Something else that I find to be interesting about f-cking is how dictionaries choose to define it. Many of them are going to provide you with two definitions: “to have sexual intercourse with” and “to treat unfairly or harshly (usually followed by over)” and that definitely makes me think of another term — casual sex and words that define casual like apathetic, careless and without serious or definite intention. So, the dictionary says that while f-cking is about having sexual intercourse — just like making love and having sex is — it goes a step further and says that it can include being treated unfairly or harshly.
And although that can make you think of assault on the surface, for sure — sometimes being treated unfairly or harshly is simply feeling like someone had sex AT you and not really WITH you; instinct (i.e., getting off) and that’s about it. Yeah, the way this puzzle is coming together, f-cking seems to be more about lust and self and not much else.

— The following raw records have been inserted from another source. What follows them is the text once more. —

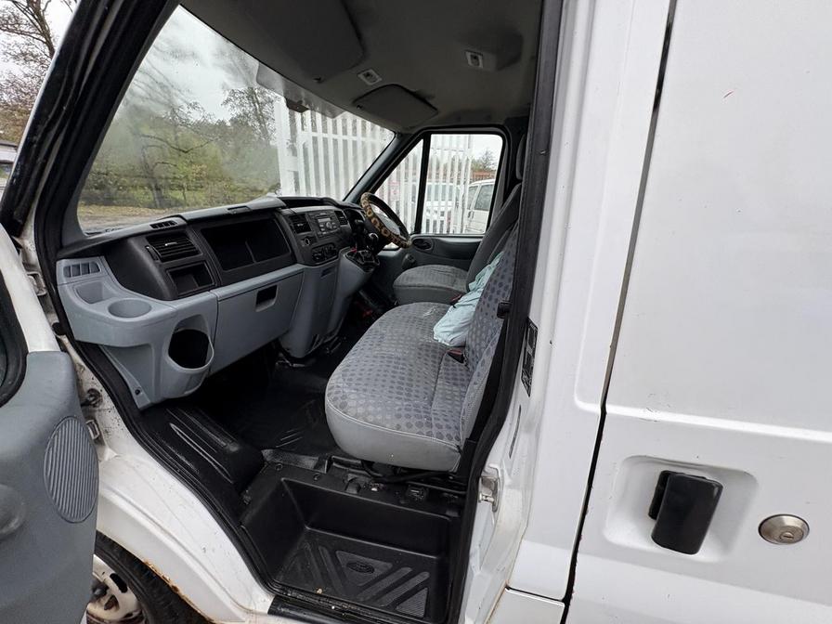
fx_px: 336
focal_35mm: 14
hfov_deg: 102.1
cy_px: 312
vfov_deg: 85.7
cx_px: 416
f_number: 2.2
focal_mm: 2.22
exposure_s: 1/99
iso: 64
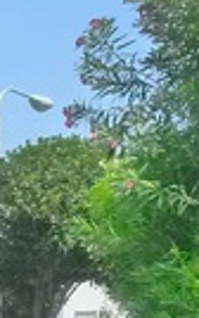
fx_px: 1152
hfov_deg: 8.1
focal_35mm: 133
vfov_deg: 15.2
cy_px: 364
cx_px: -448
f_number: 4
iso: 400
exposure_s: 1/1000
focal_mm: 5.1
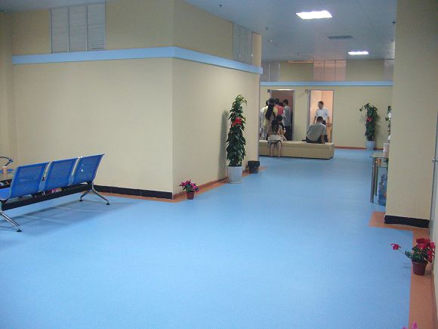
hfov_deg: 52.6
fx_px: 443
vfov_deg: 40.7
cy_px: 164
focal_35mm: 35
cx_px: 219
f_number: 2.8
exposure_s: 1/8
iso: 200
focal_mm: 5.8
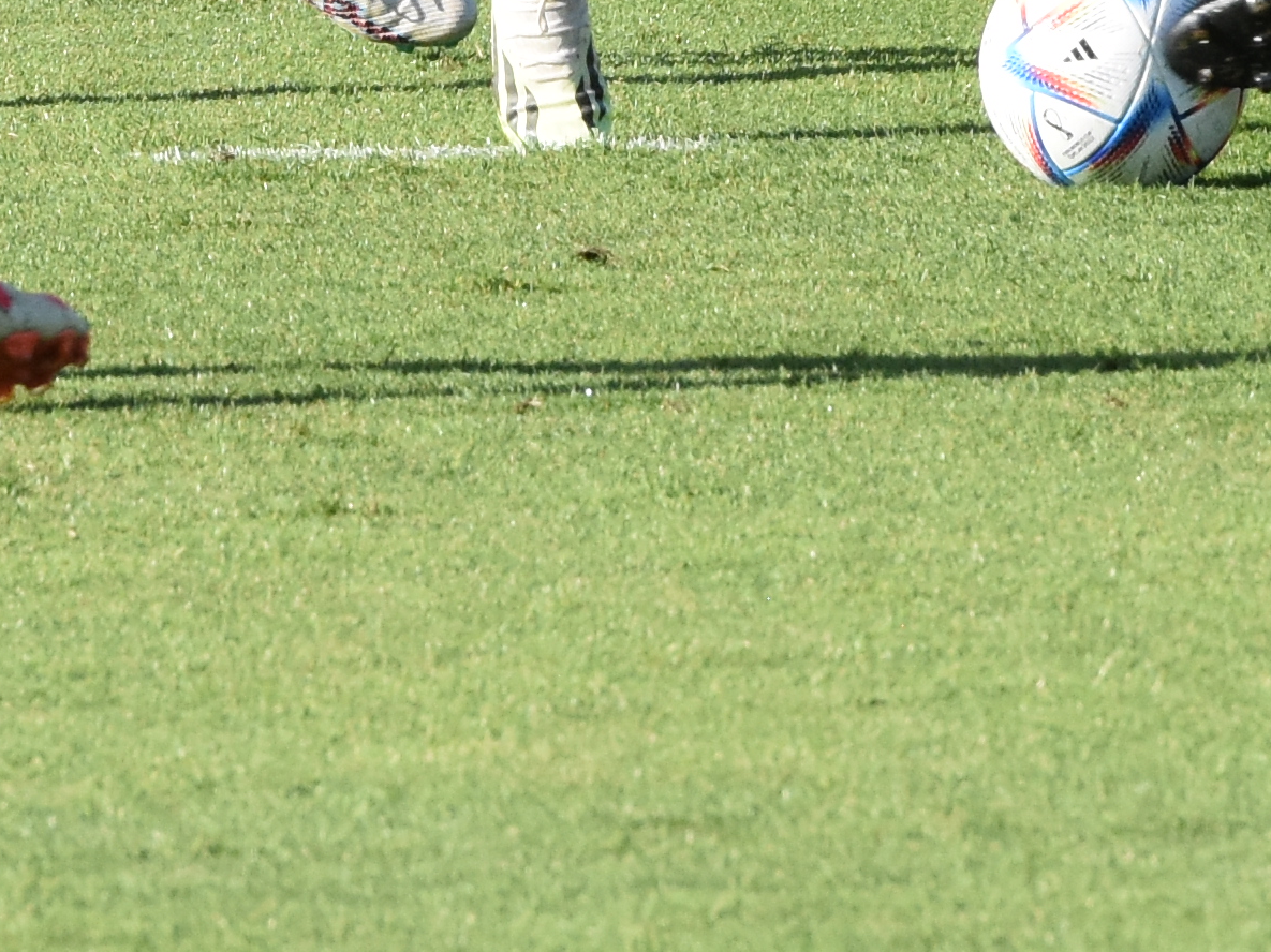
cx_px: 836
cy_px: -668
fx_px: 53627
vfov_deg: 1.0
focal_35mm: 1461
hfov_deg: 1.4
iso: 1000
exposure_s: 1/1250
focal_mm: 200
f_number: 9
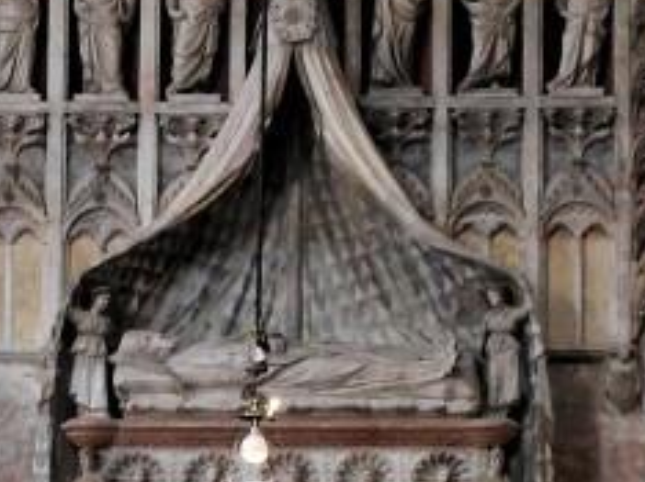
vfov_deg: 8.0
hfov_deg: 10.8
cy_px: 355
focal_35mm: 184
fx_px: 3425
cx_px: 287
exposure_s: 1/30
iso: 200
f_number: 2.6
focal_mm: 9.1
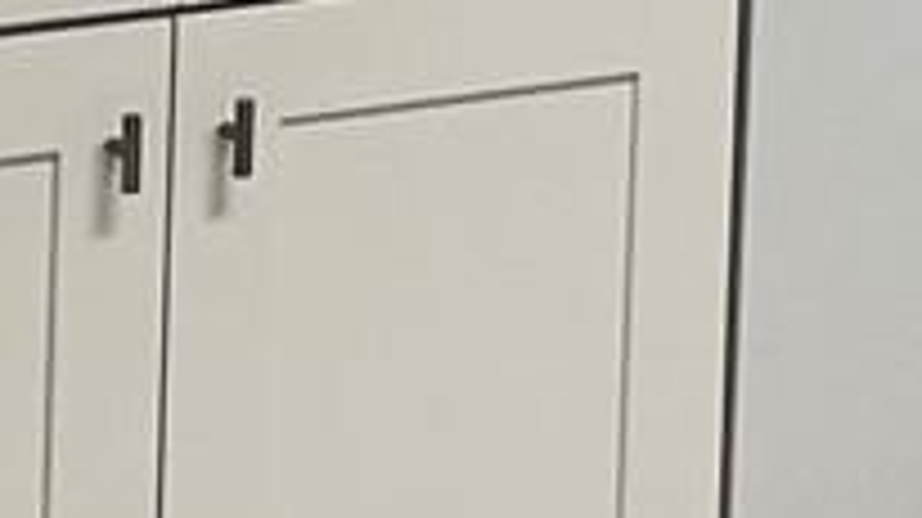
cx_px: 1219
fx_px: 5399
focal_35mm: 221
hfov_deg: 9.6
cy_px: -757
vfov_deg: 5.3
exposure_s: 1/120
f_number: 1.6
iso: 40
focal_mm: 5.1
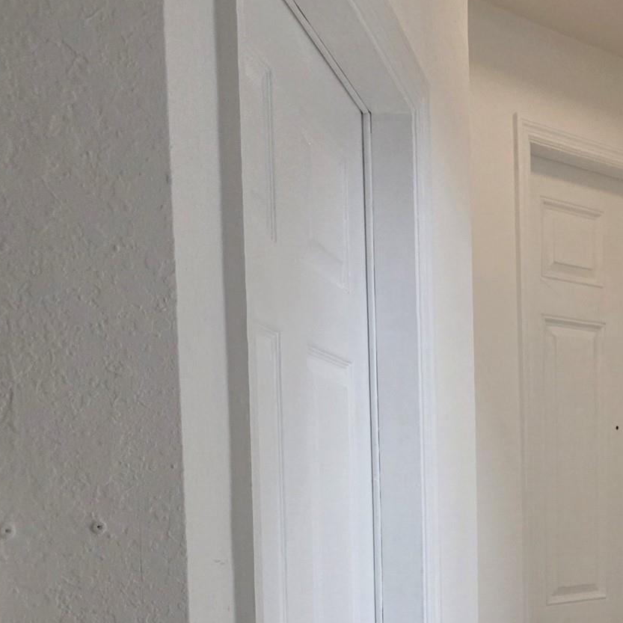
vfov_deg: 32.8
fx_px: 1018
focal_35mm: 50
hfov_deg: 31.8
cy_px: 522
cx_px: 600
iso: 500
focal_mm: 6.3
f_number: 1.7
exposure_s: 1/120
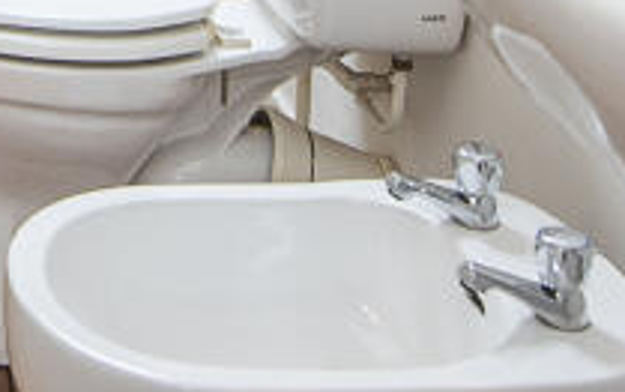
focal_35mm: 70
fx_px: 1193
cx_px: 9
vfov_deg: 15.3
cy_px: -374
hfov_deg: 27.7
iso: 500
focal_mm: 14
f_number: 5.6
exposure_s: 1/8
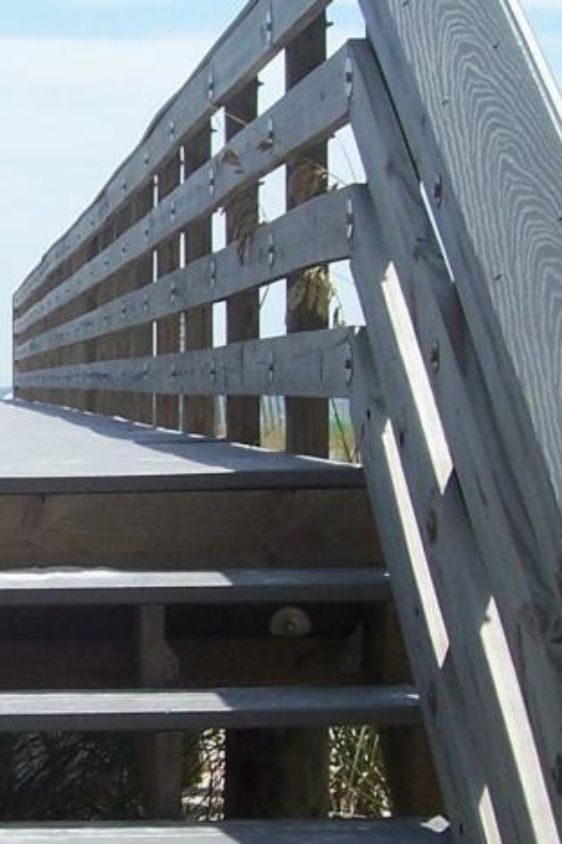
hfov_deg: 12.8
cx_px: -185
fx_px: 2415
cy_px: 475
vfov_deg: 19.8
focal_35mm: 103
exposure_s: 1/500
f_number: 5.6
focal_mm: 5.6
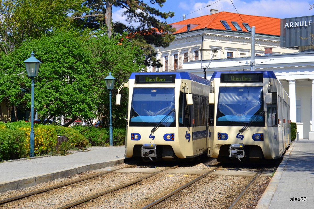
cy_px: 104
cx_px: 157
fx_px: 628
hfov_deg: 28.1
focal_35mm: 72
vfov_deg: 18.9
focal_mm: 48
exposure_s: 1/250
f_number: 8
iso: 100
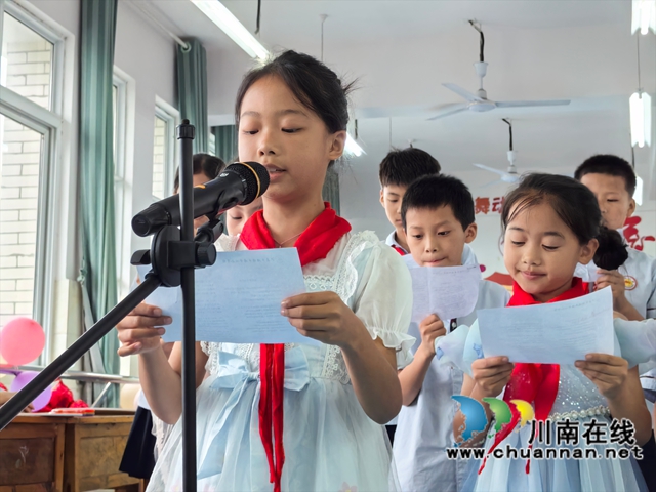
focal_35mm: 63
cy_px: 246
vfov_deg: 23.3
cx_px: 328
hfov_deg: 30.7
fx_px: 1194
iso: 250
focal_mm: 5.52
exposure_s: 1/59.8
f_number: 1.9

Now That You Know the Difference, What to Keep in Mind
Y’all, this is definitely the kind of topic that I could expound on until each and every cow comes home. That said, here’s hoping that I provided enough perspective on each act to close this out by encouraging you to keep the following three things to keep in mind:
1. Before you engage in copulation, be honest with yourself about what you’re ACTUALLY doing — and that your partner agrees with you. You know, they say that our brain is our biggest sex organ and honestly, breaking down the differences between making love, having sex and f-cking helps to prove that fact. I say that because, although the sex act itself is pretty much the same across the board, you and your partner’s mindset can make the experience completely different. That said, if you think that you are making love and they think y’all are just having sex — stuff can get pretty dicey. Bottom line: communicate in the bedroom before attempting to connect outside of it. It’s always worth it when you do.
2. Yes, you can feel one way and do something else. I can just about guess what some of y’all are on: Shellie, we can love our partner and still just want to f-ck. If what you are saying is you can emotionally love someone and physically lust them and want to act sometimes on the lust without really factoring in the love — yes, I agree. Doggy style continues to be a favorite sex position for people, in general, and I’m more than confident that many of the participants polled are in a serious relationship. However, having lust-filled sex with someone who you know loves you is vastly different than doing it with someone who you have no clue what they think about you or you barely know at all. Y’all, please just make sure that you know…what you should know. Sex is too amazing to have a lot of regret after it.
3. Have realistic expectations about sex. Listen, so much of my life consists of writing and talking about sex that I will be the first one to say that it deserves a ton of props for what it is able to do, in a wonderful way, for people mentally, emotionally and physically. Yet again, I’m not a fan of “make love” because something that feels really good doesn’t always mean that it is good for you. Meaning, you’ve got to be real about what sex with someone will do to your mind and spirit — not just what it will do for your body. An author by the name of Gabriel García Márquez once said, “Sex is the consolation you have when you can't have love.” For no one, should this be a constant norm. Feel me? I hope you do.
____
One act. Three very different experiences.
It’s kind of wild that sex has the ability to create that — and yet, clearly, it does.
Please just make sure that you know which experience you’re signing up for.
So that you’re having sex (you know, in general) instead of sex having you. Real talk.